JOB: Would you please reproduce all the entries exactly, leaving the pictures out?

RECORDS PROVIDED:
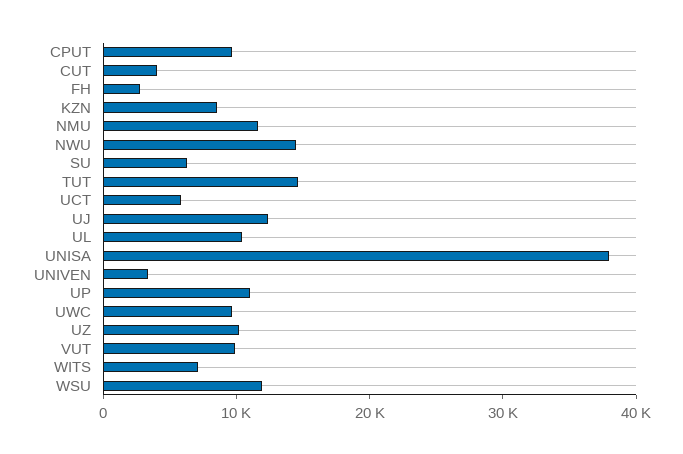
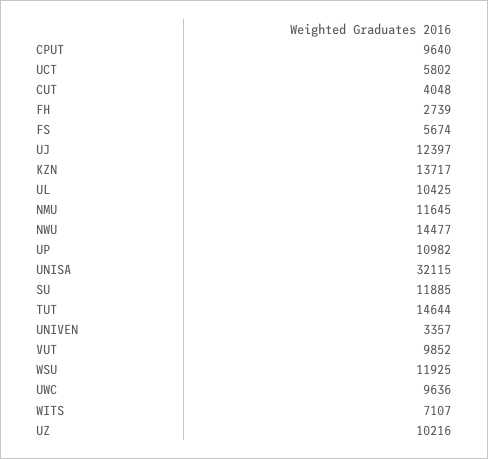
  {
    "CPUT": 9640,
    "CUT": 4048,
    "FH": 2739,
-   "KZN": 8000,
+   "KZN": 13717,
    "NMU": 11645,
    "NWU": 14477,
-   "SU": 6000,
+   "SU": 11885,
    "TUT": 14644,
    "UCT": 5802,
    "UJ": 12397,
    "UL": 10425,
-   "UNISA": 38000,
+   "UNISA": 32115,
    "UNIVEN": 3357,
    "UP": 10982,
    "UWC": 9636,
    "UZ": 10216,
    "VUT": 9852,
    "WITS": 7107,
-   "WSU": 11925
+   "WSU": 11925,
+   "FS": 5674
  }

EXERCISE RESPONSE:
  {
    "CPUT": 9640,
    "CUT": 4048,
    "FH": 2739,
-   "KZN": 8000,
+   "KZN": 13717,
    "NMU": 11645,
    "NWU": 14477,
-   "SU": 6000,
+   "SU": 11885,
    "TUT": 14644,
    "UCT": 5802,
    "UJ": 12397,
    "UL": 10425,
-   "UNISA": 38000,
+   "UNISA": 32115,
    "UNIVEN": 3357,
    "UP": 10982,
    "UWC": 9636,
    "UZ": 10216,
    "VUT": 9852,
    "WITS": 7107,
-   "WSU": 11925
+   "WSU": 11925,
+   "FS": 5674
  }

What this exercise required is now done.